Truth tables, equivalence, and the logical laws
Build a truth table, prove two formulas equivalent by matching columns (exam Q1: P↔Q ≡ (P→Q)∧(Q→P)), and know De Morgan, contrapositive, and P→Q ≡ ¬P∨Q.
What a truth table is
An interpretation assigns a truth value to each propositional symbol. A formula over $n$ symbols has $2^n$ interpretations, and a truth table simply lists all of them, computing the formula's value on each row. For two symbols $P, Q$ there are $2^2 = 4$ rows. The standard convention is to count down from all-true:
P Q
T T
T F
F T
F F
You fill the table inside-out: evaluate the innermost sub-expressions first, then combine them with the outer connective, using the connective definitions (recall: $P \to Q$ is false only when $P$ is true and $Q$ false).
Equivalence = identical columns
Two formulas are logically equivalent ($\equiv$) when they produce the *same truth value on every interpretation* — i.e. their final columns are identical, row for row. That is the entire method, and it is the literal task on exam Q1.
Worked example (exam Q1): prove $P \leftrightarrow Q \equiv (P \to Q) \wedge (Q \to P)$
The biconditional $P \leftrightarrow Q$ ("P if and only if Q") is *defined* as both directions holding at once. Let us verify the two formulas have the same column. Recall $P \to Q$ is false only on the row $P=T, Q=F$, and $Q \to P$ is false only on $P=F, Q=T$:
P Q | P->Q | Q->P | (P->Q)&(Q->P) | P<->Q
T T | T | T | T | T
T F | F | T | F | F
F T | T | F | F | F
F F | T | T | T | T
The last two columns are identical (T, F, F, T), so $P \leftrightarrow Q \equiv (P \to Q) \wedge (Q \to P)$. Read it in words: the biconditional is true exactly when $P$ and $Q$ *agree*, and the conjunction of the two implications is true exactly when neither one-way arrow fails — which is the same rows. The Python exercise below generates exactly this table and prints the verdict.

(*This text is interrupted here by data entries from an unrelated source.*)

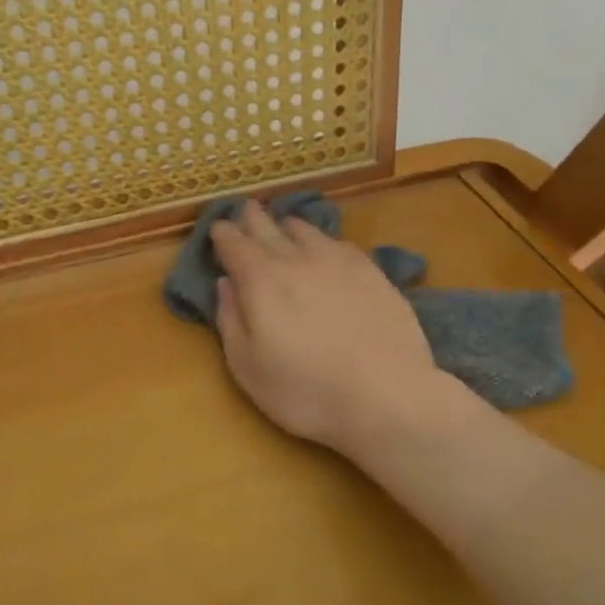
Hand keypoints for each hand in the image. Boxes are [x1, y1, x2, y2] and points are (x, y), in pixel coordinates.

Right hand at [210, 200, 452, 463]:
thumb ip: (230, 320)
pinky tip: (327, 247)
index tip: (218, 228)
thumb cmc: (304, 390)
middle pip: (269, 229)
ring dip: (289, 225)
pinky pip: (340, 243)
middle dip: (253, 218)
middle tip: (247, 208)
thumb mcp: (247, 366)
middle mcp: (296, 260)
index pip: (234, 245)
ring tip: (284, 224)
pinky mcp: (372, 273)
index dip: (223, 234)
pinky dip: (324, 240)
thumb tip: (224, 283)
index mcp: (260, 280)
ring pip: (307, 231)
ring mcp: (338, 262)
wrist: (386, 395)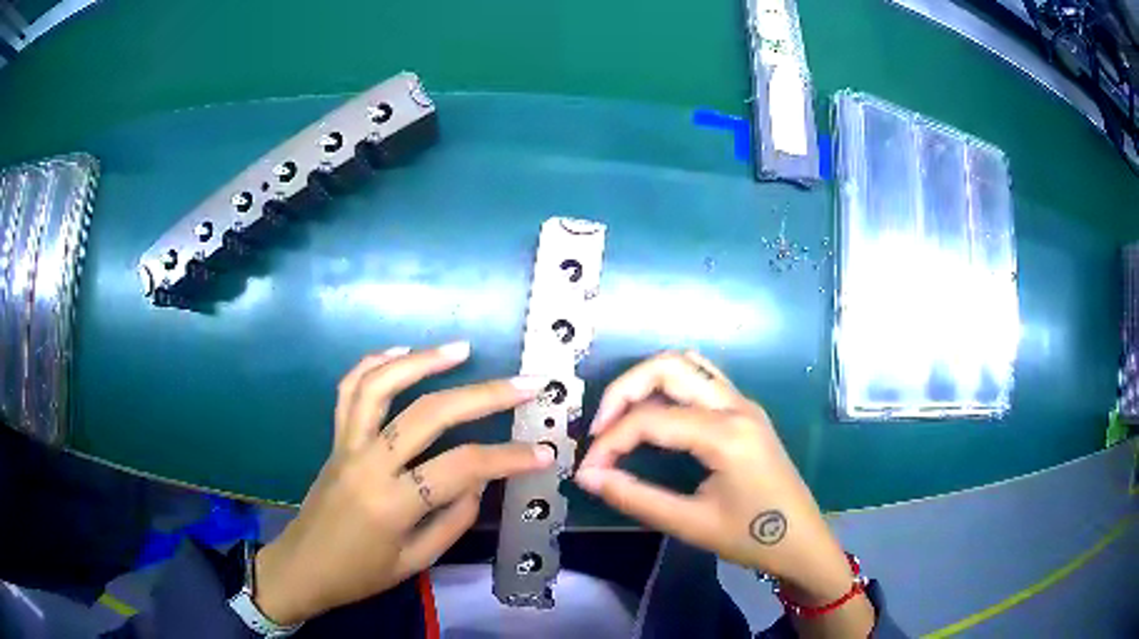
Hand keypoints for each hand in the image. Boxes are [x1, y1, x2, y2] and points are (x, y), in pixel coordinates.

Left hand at [252, 342, 553, 625]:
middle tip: (525, 383)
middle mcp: (368, 463)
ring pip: (382, 385)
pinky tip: (401, 352)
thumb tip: (479, 481)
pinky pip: (349, 389)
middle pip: (429, 414)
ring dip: (423, 360)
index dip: (508, 458)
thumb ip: (453, 519)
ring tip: (461, 348)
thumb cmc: (360, 574)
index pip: (462, 468)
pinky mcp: (335, 438)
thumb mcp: (416, 562)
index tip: (544, 453)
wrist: (303, 566)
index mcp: (392, 504)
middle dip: (484, 395)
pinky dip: (374, 364)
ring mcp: (346, 444)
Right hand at [576, 352, 855, 604]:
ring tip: (622, 419)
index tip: (587, 470)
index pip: (651, 420)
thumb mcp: (690, 524)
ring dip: (647, 381)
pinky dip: (669, 385)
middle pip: (668, 366)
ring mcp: (744, 404)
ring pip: (687, 363)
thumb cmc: (751, 538)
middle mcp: (736, 406)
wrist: (802, 542)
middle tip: (600, 430)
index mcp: (726, 435)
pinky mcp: (746, 411)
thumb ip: (635, 498)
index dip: (610, 442)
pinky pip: (702, 378)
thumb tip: (587, 477)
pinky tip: (655, 415)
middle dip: (623, 390)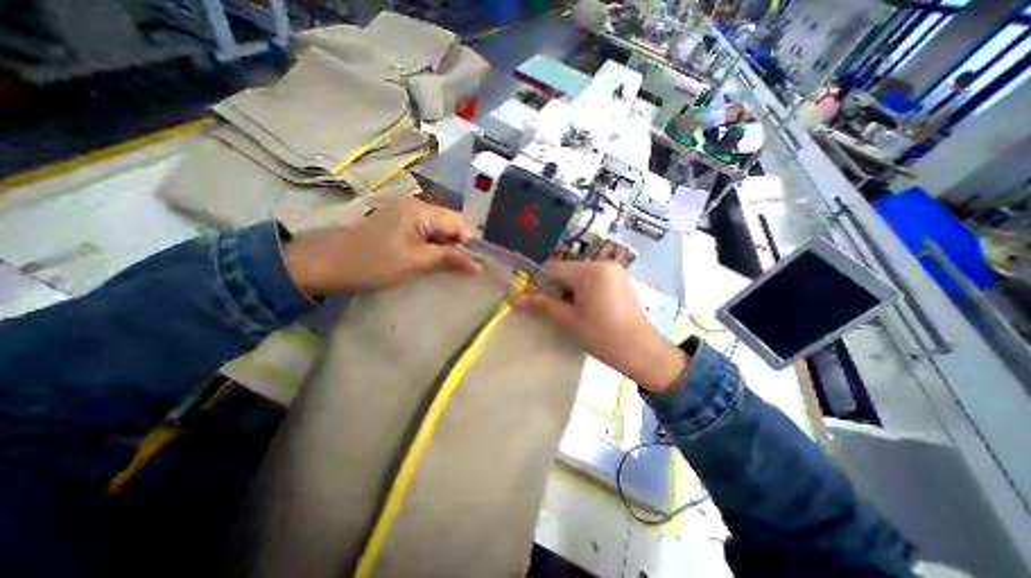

The logical laws (memorise these)
Rather than build a table every time, you can transform a formula with known equivalences:
- De Morgan: $\neg(P \vee Q) \equiv \neg P \wedge \neg Q$ and $\neg(P \wedge Q) \equiv \neg P \vee \neg Q$. Negation flips the connective and distributes over both operands. - Implication as disjunction: $P \to Q \equiv \neg P \vee Q$. This is the rewrite that converts implications into clause form for resolution (Lesson 7, and Module 9). - Contrapositive: $P \to Q \equiv \neg Q \to \neg P$. The contrapositive is equivalent to the original; the *converse* $Q \to P$ and the *inverse* $\neg P \to \neg Q$ are not. - Double negation: $\neg\neg P \equiv P$. - Distributive: $P \wedge (Q \vee R) \equiv (P \wedge Q) \vee (P \wedge R)$, and the dual with $\wedge/\vee$ swapped.
A formula true under *every* interpretation (an all-T column) is a tautology; one false under every interpretation (all-F) is a contradiction.